Watch#5: Enjoying a Free Lunch and Boosting the Math Capabilities of Small LLMs

Watch#5: Enjoying a Free Lunch and Boosting the Math Capabilities of Small LLMs


In this issue:

  1. An (almost) free lunch
  2. Small LLMs doing big Math
  3. 1-bit is all you need for Token Representations


1. Efficient Streaming Language Models with Attention Sinks

Watching: StreamingLLM (paper/code/bonus: implementation)

What problem does it solve? There will always be a trade-off between efficiency and raw performance. But even if we accept this as given, there’s still a lot to optimize. Therefore, researchers are constantly trying to minimize the performance losses that come with more efficient model training, decoding and inference.

How does it solve the problem? Previous Attention algorithms were suffering from two problems: poor efficiency and harsh performance cut offs, e.g., on long texts. StreamingLLM solves this with the help of what they call “attention sinks”. These special tokens may seem pretty useless at first as they carry no semantic significance. But the researchers found that autoregressive language models with Window Attention are often giving unreasonably high attention to the initial tokens. They see the Softmax operation as the potential cause of this phenomenon, as it requires the probabilities to sum up to one - even when tokens do not match a query very well. The model then gets biased towards the initial tokens because (almost) all the subsequent tokens are dependant on them. To make this as understandable as possible, you can think of attention sinks as tokens that help the model to maintain focus without losing attention. The paper’s results are showing that even with just a single attention sink token, a “normal” LLM can be turned into a streaming LLM while preserving performance.

What’s next? Evaluation. Evaluation. Evaluation. The method seems almost too good to be true and the researchers haven’t pushed the limits yet in terms of input length and model sizes. But so far, things are looking good and attention sinks might become a new standard for LLMs.


2. ToRA: A Tool-Integrated Reasoning Agent for Mathematical Problem Solving

Watching: ToRA (paper/code)

What problem does it solve? Math capabilities and advanced reasoning skills have mostly been reserved for either huge closed source models like GPT4 or models finetuned on specialized datasets. General LLMs that run on consumer-grade hardware have made huge steps in terms of question answering and chatting. But not so much in the aforementioned areas.

How does it solve the problem? The two prominent approaches to equipping LLMs with Math and reasoning skills can roughly be divided into “rationale”- and “program”-based methods. Rationale-based methods are trying to elicit logical structures through prompting, e.g., Chain-of Thoughts and Tree-of-Thoughts. Program-based methods, on the other hand, are about making LLMs use code to utilize or create tools that handle these operations for them, e.g., using a calculator or coding a function to deal with logic problems. Tool-integrated Reasoning Agent (ToRA) is a framework that combines both approaches and merges them into a single workflow. ToRA starts with reasoning about the query and how to solve it with code. Then it creates a tool to execute its reasoning and finally, it reasons again about the tool’s output. This can include fixes to the output format, such as removing duplicates or checking if a requested requirement was met (e.g., JSON).

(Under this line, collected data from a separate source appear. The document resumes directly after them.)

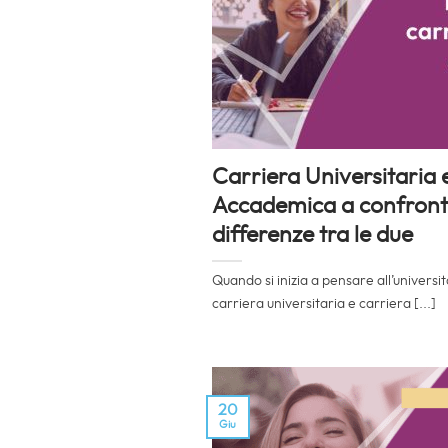
Carriera Universitaria 
Accademica a confronto
differenze tra le due
Quando si inizia a pensare all’universit
carriera universitaria e carriera [...]
20
Giu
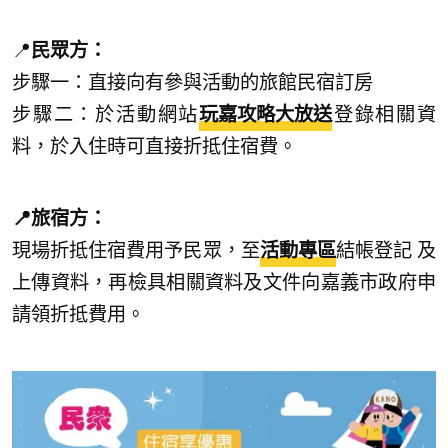
📍
民眾方：
步驟一：直接向有參與活動的旅館民宿訂房
步驟二：於活動網站
玩嘉攻略大放送
登錄相關資
料，於入住時可直接折抵住宿費。
📍旅宿方：
現場折抵住宿費用予民眾，至
活動專區
結帳登記 及
上傳資料，再檢具相關資料及文件向嘉義市政府申
請領折抵費用。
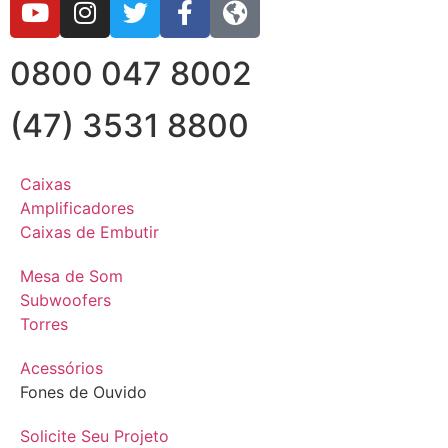
0800 047 8002
(47) 3531 8800
Caixas
Amplificadores
Caixas de Embutir
Mesa de Som
Subwoofers
Torres
Acessórios
Fones de Ouvido
Solicite Seu Projeto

What’s next? Theres no end in sight when it comes to prompting techniques and tool usage improvements. While combining both seems like a logical step, we’ll most likely continue to see isolated advancements on both fronts.

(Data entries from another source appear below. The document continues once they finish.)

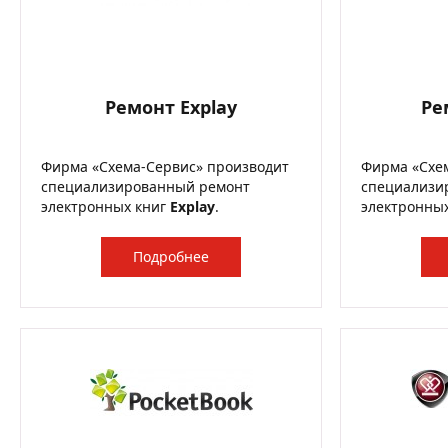
Ремонт Explay
Ре
Фирма «Схема-Сервис» производит
Фирма «Схе
специализированный ремонт
специализи
электронных книг
Explay
.
электронны
Подробнее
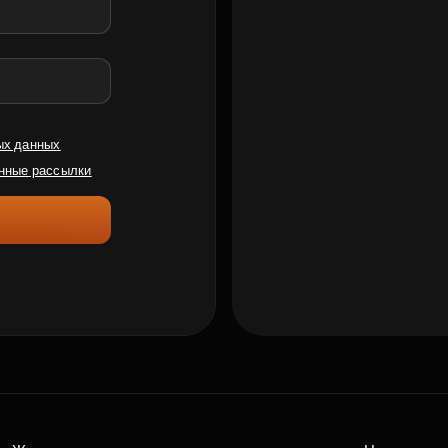
ых данных
нные рассылки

3. BTR: Binary Token Representations for Efficient Retrieval Augmented Language Models

Watching: Binary Token Representations (paper/code)

What problem does it solve? Companies are always looking to cut costs and as LLM applications are slowly finding their way into production, requirements are increasing with scale. There’s a lot of redundant computation taking place when querying LLMs - especially Chat models - and while the storage space of vector embeddings probably seems like a non-issue to most practitioners, things can look very differently if the scale is large enough. Last but not least, inference speed requirements can be tough to meet without paying a lot of extra dollars.

How does it solve the problem? Binary Token Representations (BTR) use 1-bit vectors to precompte every token in a document with the goal to reduce computation at inference time significantly. The researchers also published a calibration technique that they used for the binary representations to ensure that performance is maintained. This lead to ~95% performance at 2-3x inference speed in their tests.

What’s next? Binarization and Quantization have become trending topics over the last months and new methods are evolving constantly. We’ve seen massive efficiency improvements in very little time and at the beginning of this year, few would’ve thought that we could fit 7B or even 13B LLMs into a free-tier Google Colab GPU. It’s hard to tell how far we will be able to continue down this path from here on, but at least for quantization, it seems to me that we’ll be reaching a local optimum soon. Recent papers have shown 2-bit quantization to work somewhat well and 4-bit quantization has already become a standard procedure for people in the “GPU-poor” LLM space.